Published April 21, 2015

 Why Don't Americans Trust Hillary?

So Hillary Clinton wants to be the champion of everyday Americans, the folks who haven't done well in Barack Obama's economic recovery. She wants to be president because she cares deeply about ordinary Americans. She hasn't actually used the word, but you get the impression that she finds income inequality un-American.

It takes a certain kind of person to say what Hillary has been saying with a straight face.

She makes north of $200,000 for a single speech. Riding to Iowa in a van and eating a burrito at Chipotle on the way doesn't make her one of the folks. Two-hundred thousand-plus for a talk is about four times more than the typical American household makes in a full year. How's that for income inequality?

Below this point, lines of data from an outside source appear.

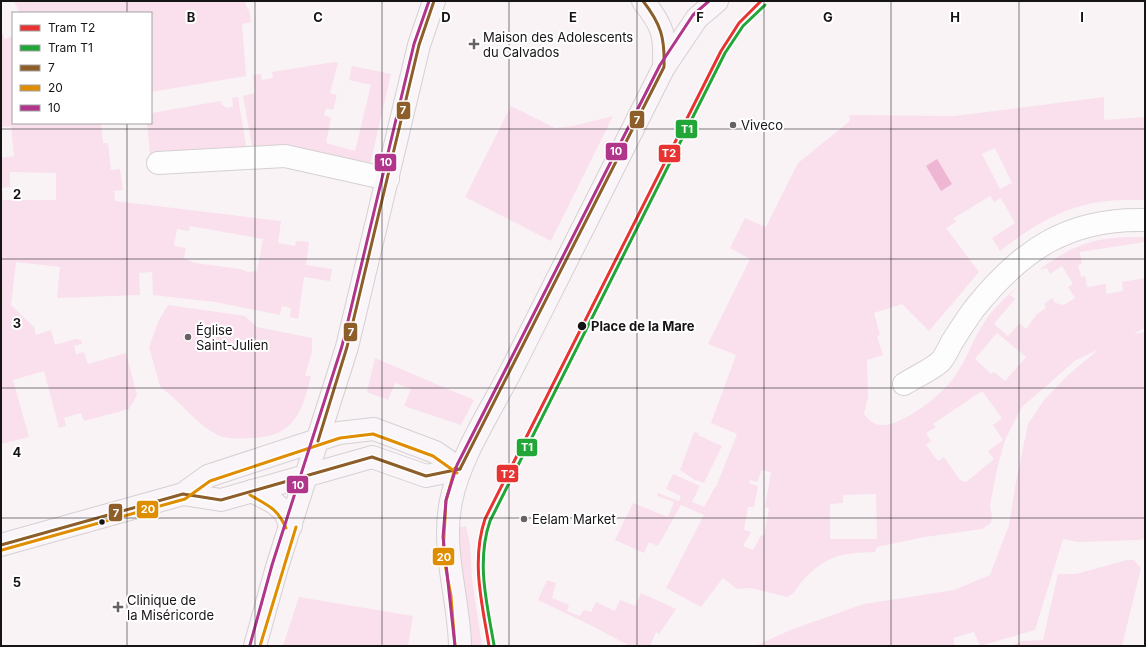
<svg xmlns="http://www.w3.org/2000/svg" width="1146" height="647" font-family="Inter,sans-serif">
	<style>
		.green { fill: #f9e0ec; fill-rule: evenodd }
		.water { fill: #efb6d3 }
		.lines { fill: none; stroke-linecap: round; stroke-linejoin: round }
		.minor-casing { stroke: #d5d0d2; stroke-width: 24 }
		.secondary-casing { stroke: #d5d0d2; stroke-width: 24 }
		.minor { stroke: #fefdfe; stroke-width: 22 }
		.secondary { stroke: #faf5f8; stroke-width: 22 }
		.bus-1-casing { stroke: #fff; stroke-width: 6 }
		.bus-2-casing { stroke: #fff; stroke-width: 6 }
		.bus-3-casing { stroke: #fff; stroke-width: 6 }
		.bus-1 { stroke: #8d5e2a; stroke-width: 3 }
		.bus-2 { stroke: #df8e02; stroke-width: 3 }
		.bus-3 { stroke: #b0358b; stroke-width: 3 }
		.tram-1-casing { stroke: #fff; stroke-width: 6 }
		.tram-2-casing { stroke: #fff; stroke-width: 6 }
		.tram-1 { stroke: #e73331; stroke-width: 3 }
		.tram-2 { stroke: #23a638; stroke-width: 3 }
		.grid { fill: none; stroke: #171416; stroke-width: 1; stroke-opacity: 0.55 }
		.poi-dot { fill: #666264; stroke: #fff; stroke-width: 1.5 }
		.stop-dot { fill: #171416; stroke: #fff; stroke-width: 1.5 }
		.labels { text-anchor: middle; stroke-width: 4; stroke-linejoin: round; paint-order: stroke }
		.poi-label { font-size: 13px; fill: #171416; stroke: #fff; text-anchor: start }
		.stop-label { font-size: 13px; font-weight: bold; fill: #171416; stroke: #fff; text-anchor: start }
		.grid-label { font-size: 13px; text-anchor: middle; font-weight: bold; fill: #171416; stroke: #fff; stroke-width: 4; stroke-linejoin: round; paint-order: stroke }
		.line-badge { stroke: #fff; stroke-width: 1.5 }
		.badge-label { font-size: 11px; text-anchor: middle; font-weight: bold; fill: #fff }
	</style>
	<rect width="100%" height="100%" fill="#f9f3f6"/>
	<g class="green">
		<polygon points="14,1 245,1 247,9 249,9 251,22 242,24 246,76 151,92 151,13 20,13"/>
		<path d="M1,30L5,39L13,36V123H101L103,143H108L111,170L120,169L123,190L114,191L115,201L281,221L278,243L295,246L296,241L309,242L306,265L332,269L330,281L304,277L298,319L290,317L291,308L282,306L280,315L215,302L153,295L152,272L139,273L140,295L57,298L60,267L16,262L11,305L34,327L36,335L51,330L55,345L75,339L81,340L82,344L74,346L76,354L84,352L88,364L126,353L137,395L129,409L84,421L81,413L64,418L66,426L59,428L44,371L13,380L29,437L1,444V158L14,156L11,126L1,127ZM10,172L56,173V200H3L2,188L10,187ZM190,226L263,239L257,271L248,272L240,269L195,263L184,258L186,248L174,246L177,229L189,231Z"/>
		<polygon points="334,62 338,63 330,93 337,95 333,110 326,108 324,115 331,118 326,143 355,151 371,85 349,80 352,66 391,74 369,169 253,151 243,96 255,93 253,75 261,74 262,80 273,78 272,72"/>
		<polygon points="238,97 247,151 150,155 147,123 151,123 151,113 221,101 221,104 227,108 233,107 232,98"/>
		<path d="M1104,97V120L1145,117V200C1081,198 1050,213 1000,251L992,238L1015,223L1001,198L994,202L990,196L954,218L956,222L946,228L979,272L929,331L902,304L874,313L880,335L877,336L883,355L867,360L868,397L864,414C868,419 874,425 881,425C901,427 941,395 952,380C966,362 972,340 985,321C994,308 1006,297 1018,286L1010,295L1015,299L994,324L1008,336L1020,323L1026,329L1037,314L1046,308L1044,304L1052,298L1055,303L1064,305L1075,298L1068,287L1073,284L1062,266L1050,274L1047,268L1039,270C1076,242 1099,236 1145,237V242L1080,252L1082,264L1078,265L1081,277L1085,276L1087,287L1106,284V294L1123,291L1122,282L1145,278V328L1133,334L1145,332V538L1140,540L1078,542L1063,539L1035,630L980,646L974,632L953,638L955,646H755L793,629L864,604L954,590L990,575L1009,525L1015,487L1028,424L1044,400L1068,375L1098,350L1128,336L1076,360L1022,407L1005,440L998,465L990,505L992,517L991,523L982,529L925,537L877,547L875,552C840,553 827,555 802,581C798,586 794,595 787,597L751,588L737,589L723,578L701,607L666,588L704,515L681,505L658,546L649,542L644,553L615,540L633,503L668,517L674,502L657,496L658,493L679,501L681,496L666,489L673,474L700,486L692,502L704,507L715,487H716L737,434L711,423L736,355L708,344L750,259L730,248L745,218L766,227L798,163L850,121L849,115L954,116ZM995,148L1012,183L1000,189L982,154ZM997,333L1026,357L1005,381L994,372L991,374L975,359ZM982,391L1002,418L993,425L1003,440L988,451L994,459L966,482L960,480L944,457L938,461L926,445L931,441L926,433L936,427L933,424ZM762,470L771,472L765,507L769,508L764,536L761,535L753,550L743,546L751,532L744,530L748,507H754L758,486L749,483L750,480L757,482ZM876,494L877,539H830V504L843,503V495Z"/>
		<polygon points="511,106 555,128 573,126 613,116 551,241 465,197"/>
		<path d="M168,305L245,316L257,327L312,338V352L305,376H311C302,414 293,438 249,438C239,439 225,439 216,434C196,424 182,403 164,390L160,386L149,347L158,322Z"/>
		<polygon points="375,358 474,400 461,425 404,406 411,389 395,383 388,400 367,392"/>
		<polygon points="694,432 699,433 698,435 722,446 704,483 695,480 680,470"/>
		<polygon points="466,526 470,545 472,579 482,646 465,646 455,528"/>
		<polygon points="1127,560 1134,560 1141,568 1122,646 1010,646 1022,641 1043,640 1058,574 1076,574"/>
		<polygon points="547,580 556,583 552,598 569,605 567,611 580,616 584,610 591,612 596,602 615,611 620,600 635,606 641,593 676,609 659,634 656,632 650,646 630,646 588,624 538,600"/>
		<polygon points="299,597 413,616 408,646 283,646"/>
	</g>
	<polygon class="water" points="937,159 952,184 941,191 926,166"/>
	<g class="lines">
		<defs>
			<g id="minor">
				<polyline points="158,163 285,156 388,179"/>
				<path d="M904,384C915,377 933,369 941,361C945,356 949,348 952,342C959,331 966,320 974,309C1021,250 1068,218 1145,220"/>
			</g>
			<g id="secondary">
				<path d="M643,1C664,27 665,35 664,67"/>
				<polyline points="252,491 273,502 284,511 291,526"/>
				<polyline points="183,494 221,500 372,457 426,476 460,469"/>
				<polyline points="1,545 183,494 208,476 339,433 374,429 435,452 460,469"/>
				<polyline points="255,646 277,567 347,347 419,45 434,1"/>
				<path d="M460,646C459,598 441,550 451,501C460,456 492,409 513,367C563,267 614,167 664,67L697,18L717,1"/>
			</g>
		</defs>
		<use href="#minor" class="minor-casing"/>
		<use href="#secondary" class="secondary-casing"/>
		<use href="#minor" class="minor"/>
		<use href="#secondary" class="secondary"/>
		<defs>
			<g id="bus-1">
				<polyline points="318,441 347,347 419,45 434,1"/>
				<path d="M460,469L664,67C665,38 661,24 643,1"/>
				<polyline points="1,545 183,494 221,500 372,457 426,476 460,469"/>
			</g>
			<g id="bus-2">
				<path d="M250,495C269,506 277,508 286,528"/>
				<polyline points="2,550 185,499 210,481 340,438 373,434 433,456 457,473"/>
				<polyline points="260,646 296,527"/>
				<polyline points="455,646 451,596 443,554 446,501 455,468"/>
			</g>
			<g id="bus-3">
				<polyline points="250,645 272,565 342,346 414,44 429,1"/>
				<polyline points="455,646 443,537 446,500 457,465 660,65 693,15 709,1"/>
			</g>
		</defs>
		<use href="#bus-1" class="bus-1-casing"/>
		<use href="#bus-2" class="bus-2-casing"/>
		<use href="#bus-3" class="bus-3-casing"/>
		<use href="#bus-1" class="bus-1"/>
		<use href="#bus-2" class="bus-2"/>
		<use href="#bus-3" class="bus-3"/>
		<defs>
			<path id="tram-1" d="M489,646C482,603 471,561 485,519L721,51L739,23L761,1"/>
			<path id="tram-2" d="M494,645C487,604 476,562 490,521L725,53L743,26L765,5"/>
		</defs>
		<use href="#tram-1" class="tram-1-casing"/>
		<use href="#tram-2" class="tram-2-casing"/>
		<use href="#tram-1" class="tram-1"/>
		<use href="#tram-2" class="tram-2"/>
	</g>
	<path class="grid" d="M127,1V13M255,1V646M382,1V646M509,1V646M637,1V646M764,1V646M891,1V646M1019,1V646M127,123V646M1,129H1145M1,259H1145M1,388H1145M1,518H1145"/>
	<g class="poi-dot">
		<path d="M472 38h4v4h4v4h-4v4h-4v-4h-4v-4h4z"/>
		<circle cx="733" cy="125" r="4"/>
		<circle cx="188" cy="337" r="4"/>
		<circle cx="524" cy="519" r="4"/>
		<path d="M116 601h4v4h4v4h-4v4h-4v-4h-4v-4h4z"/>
	</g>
	<g class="stop-dot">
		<circle cx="582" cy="326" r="5"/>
		<circle cx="102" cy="522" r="3.5"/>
	</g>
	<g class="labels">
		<g class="poi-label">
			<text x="483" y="42">Maison des Adolescents<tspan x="483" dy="15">du Calvados</tspan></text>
			<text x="741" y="130">Viveco</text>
			<text x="196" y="335">Église<tspan x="196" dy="15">Saint-Julien</tspan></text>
			<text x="532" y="524">Eelam Market</text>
			<text x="127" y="605">Clinique de<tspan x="127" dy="15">la Miséricorde</tspan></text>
		</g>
		<g class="stop-label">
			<text x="591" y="331">Place de la Mare</text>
		</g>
	</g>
	<g class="grid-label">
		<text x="191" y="22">B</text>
		<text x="318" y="22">C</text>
		<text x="446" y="22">D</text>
		<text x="573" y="22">E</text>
		<text x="700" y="22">F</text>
		<text x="828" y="22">G</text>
		<text x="955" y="22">H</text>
		<text x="1082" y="22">I</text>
		<text x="17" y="199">2</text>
		<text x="17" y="328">3</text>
		<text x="17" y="457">4</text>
		<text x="17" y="587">5</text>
	</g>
	<g class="line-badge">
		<rect x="396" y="101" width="15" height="19" rx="4" fill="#8d5e2a"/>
		<rect x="629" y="110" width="16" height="19" rx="4" fill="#8d5e2a"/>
		<rect x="675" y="119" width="23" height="20" rx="4" fill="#23a638"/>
		<rect x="605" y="142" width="23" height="19" rx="4" fill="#b0358b"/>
		<rect x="658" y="144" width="23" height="19" rx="4" fill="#e73331"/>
		<rect x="374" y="153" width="23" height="19" rx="4" fill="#b0358b"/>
		<rect x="343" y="322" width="15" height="20" rx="4" fill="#8d5e2a"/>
		<rect x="516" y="438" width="22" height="19" rx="4" fill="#23a638"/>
		<rect x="496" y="464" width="23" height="19" rx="4" fill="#e73331"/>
		<rect x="286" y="475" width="23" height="19" rx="4" fill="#b0358b"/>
		<rect x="136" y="500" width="23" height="19" rx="4" fill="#df8e02"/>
		<rect x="108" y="503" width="15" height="19" rx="4" fill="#8d5e2a"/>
		<rect x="432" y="547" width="23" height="19" rx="4" fill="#df8e02"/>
	</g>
	<g class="badge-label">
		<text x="403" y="114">7</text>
		<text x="637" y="124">7</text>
		<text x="687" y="133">T1</text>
		<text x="616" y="155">10</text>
		<text x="669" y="157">T2</text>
		<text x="386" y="166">10</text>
		<text x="351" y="336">7</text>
		<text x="527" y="451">T1</text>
		<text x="508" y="478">T2</text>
		<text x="298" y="489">10</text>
		<text x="148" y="513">20</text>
		<text x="116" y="517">7</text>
		<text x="444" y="561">20</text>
	</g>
	<rect width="1146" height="647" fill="none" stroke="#171416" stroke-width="4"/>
	<rect x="12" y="12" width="140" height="112" fill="#ffffff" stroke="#a2a1a2"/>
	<rect x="20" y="25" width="20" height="6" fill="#e73331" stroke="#a2a1a2"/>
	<text x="48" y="32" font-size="12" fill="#171416">Tram T2</text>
	<rect x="20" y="45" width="20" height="6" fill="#23a638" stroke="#a2a1a2"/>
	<text x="48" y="52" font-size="12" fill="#171416">Tram T1</text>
	<rect x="20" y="65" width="20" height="6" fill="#8d5e2a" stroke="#a2a1a2"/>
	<text x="48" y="72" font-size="12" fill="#171416">7</text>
	<rect x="20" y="85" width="20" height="6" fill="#df8e02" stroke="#a2a1a2"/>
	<text x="48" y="92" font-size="12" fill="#171416">20</text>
	<rect x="20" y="105" width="20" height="6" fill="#b0358b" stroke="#a2a1a2"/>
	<text x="48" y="112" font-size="12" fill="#171416">10</text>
</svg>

And who has the money to pay those kinds of speaking fees? Well, a lot of it comes from moguls at big banks and hedge fund managers. You know, the very people she'll be putting in the crosshairs — wink, wink.

During the mid-term elections last year, Mrs. Clinton told a cheering crowd at a political rally in Boston, "Don't let anybody tell you that it's corporations and businesses that create jobs,"

Really? Then who does, Hillary?

But let's cut Mrs. Clinton some slack. She's not stupid. She doesn't believe what she said. She just wants to be president. And she knows where the base of the Democratic Party currently resides — which is, much further to the left than when her husband ran for president. She knows that a lot of Democrats would prefer a candidate who is more "progressive." So she'll run a populist campaign of envy — portraying the wealthy as the bad guys — while taking billions from them to run her campaign.

You'd think big business would be worried. But they're not. Why? Because they don't believe anything she says. And they're not alone. According to the most recent CBS poll, only 42 percent of the country thinks Hillary Clinton is honest and trustworthy.

So it's no surprise that the Republican National Committee has taken notice of Hillary's campaign rhetoric. "It's hard to take Hillary Clinton seriously when she charges over four times what the average person makes to give a 90 minute speech, and when the Clintons' own income has exceeded the CEO pay she now decries. There are clearly no limits on phoniness and hypocrisy for Clinton's campaign," said spokesman Michael Short.

While it may be true that Hillary is taking flak from all sides, when it counts the most she'll get support from the cavalry that always rides to the aid of liberal Democrats: the so-called mainstream media.

Yes, it's true, that they're not big fans at the moment. They don't like the fact that she ignores them and would rather talk to "everyday" folks who don't ask tough questions than to them.

And it's true that reporters would like someone else — someone like Elizabeth Warren — to jump into the race, because a fight is more interesting to journalists than is a coronation.

And, as Politico reported, "When asked why Clinton hasn't done more to reach out to reporters over the years, one Clinton campaign veteran began to spin several theories. She was too busy, she was too prone to speaking her mind and the like — then abruptly cut to the chase: 'Look, she hates you. Period. That's never going to change.'"

So if she hates the press you can't really expect the press to love her.

But

When the Republicans settle on one candidate, when Hillary is running against a real person with a real name who is a living and breathing conservative opponent, the press will revert to form: They'll treat her the way they treated the last historic candidate.

Except, they won't slobber nearly as much. Barack Obama was new — and Hillary has been around forever.

And although liberals will never admit it, race trumps gender (unless you're an ardent feminist in which case nothing trumps gender).

So the mainstreams won't slobber over Hillary the way they did over Barack Obama. And they won't like her as much. But when the campaign gets going for real, they'll like her more than they like Ted Cruz or Rand Paul or Scott Walker or Marco Rubio or Bobby Jindal or Jeb Bush or Chris Christie or Mike Huckabee or Rick Perry or Carly Fiorina or any other Republican she might face. In other words, they'll like her enough.